In your example, in FOREACH there are many nested DISTINCT statements that are executed in the reducer, it relies on RAM to calculate unique values, and this query only produces one job. If there are too many unique elements in a group, you can also get memory exceptions.
Fortunately, PIG Latin is a data stream language, and you write a kind of execution plan. To use more processors, you can change your code to make MapReduce jobs that can run in parallel. To do this, we must rewrite the query without using the nested DISTINCT, the trick is to perform various operations and how to group, as if you had only one column, and then merge the results. This is very similar to SQL, but it works.

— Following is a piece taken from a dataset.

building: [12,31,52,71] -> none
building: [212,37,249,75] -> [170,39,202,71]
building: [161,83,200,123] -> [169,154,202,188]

There he is:
records = LOAD '....' USING PigStorage(',') AS (g, a, b, c, d, fd, s, w); selected = FOREACH records GENERATE g, a, b, c, d; grouped_a = FOREACH selected GENERATE g, a; grouped_a = DISTINCT grouped_a; grouped_a_count = GROUP grouped_a BY g; grouped_a_count = FOREACH grouped_a_count GENERATE FLATTEN(group) as g, COUNT(grouped_a) as a_count; grouped_b = FOREACH selected GENERATE g, b; grouped_b = DISTINCT grouped_b; grouped_b_count = GROUP grouped_b BY g; grouped_b_count = FOREACH grouped_b_count GENERATE FLATTEN(group) as g, COUNT(grouped_b) as b_count; grouped_c = FOREACH selected GENERATE g, c; grouped_c = DISTINCT grouped_c; grouped_c_count = GROUP grouped_c BY g; grouped_c_count = FOREACH grouped_c_count GENERATE FLATTEN(group) as g, COUNT(grouped_c) as c_count; grouped_d = FOREACH selected GENERATE g, d; grouped_d = DISTINCT grouped_d; grouped_d_count = GROUP grouped_d BY g; grouped_d_count = FOREACH grouped_d_count GENERATE FLATTEN(group) as g, COUNT(grouped_d) as d_count; mrg = JOIN grouped_a_count BY g, grouped_b_count BY g, grouped_c_count BY g, grouped_d_count BY g; out = FOREACH mrg GENERATE grouped_a_count::g, grouped_a_count::a_count, grouped_b_count::b_count, grouped_c_count::c_count, grouped_d_count::d_count; STORE out into '....' USING PigStorage(',');
After execution, I received the following summary, which shows that individual operations were not affected by the skew in the data processed by the first Job:
Job Stats (time in seconds): JobId Maps Reduces MaxMapTime MinMapTIme AvgMapTime MaxReduceTime MinReduceTime AvgReduceTime Alias Feature Outputs job_201206061712_0244 669 45 75 8 13 376 18 202 grouped_a,grouped_b,grouped_c,grouped_d,records,selected DISTINCT,MULTI_QUERY job_201206061712_0245 1 1 3 3 3 12 12 12 grouped_c_count GROUP_BY,COMBINER job_201206061712_0246 1 1 3 3 3 12 12 12 grouped_b_count GROUP_BY,COMBINER job_201206061712_0247 5 1 48 27 33 30 30 30 grouped_a_count GROUP_BY,COMBINER job_201206061712_0248 1 1 3 3 3 12 12 12 grouped_d_count GROUP_BY,COMBINER job_201206061712_0249 4 1 3 3 3 12 12 12 mrg,out HASH_JOIN ..., Input(s): Successfully read 52215768 records (44863559501 bytes) from: "...." Output(s): Successfully stored 9 records (181 bytes) in: "..."
From the DAG job, we see that groupby operations were executed in parallel:
Job DAG: job_201206061712_0244 -> job_201206061712_0248,job_201206061712_0246,job_201206061712_0247,job_201206061712_0245, job_201206061712_0248 -> job_201206061712_0249, job_201206061712_0246 -> job_201206061712_0249, job_201206061712_0247 -> job_201206061712_0249, job_201206061712_0245 -> job_201206061712_0249, job_201206061712_0249
It works great on my datasets, where one of the group key values (in column g) is 95% of the data. It also gets rid of memory related exceptions.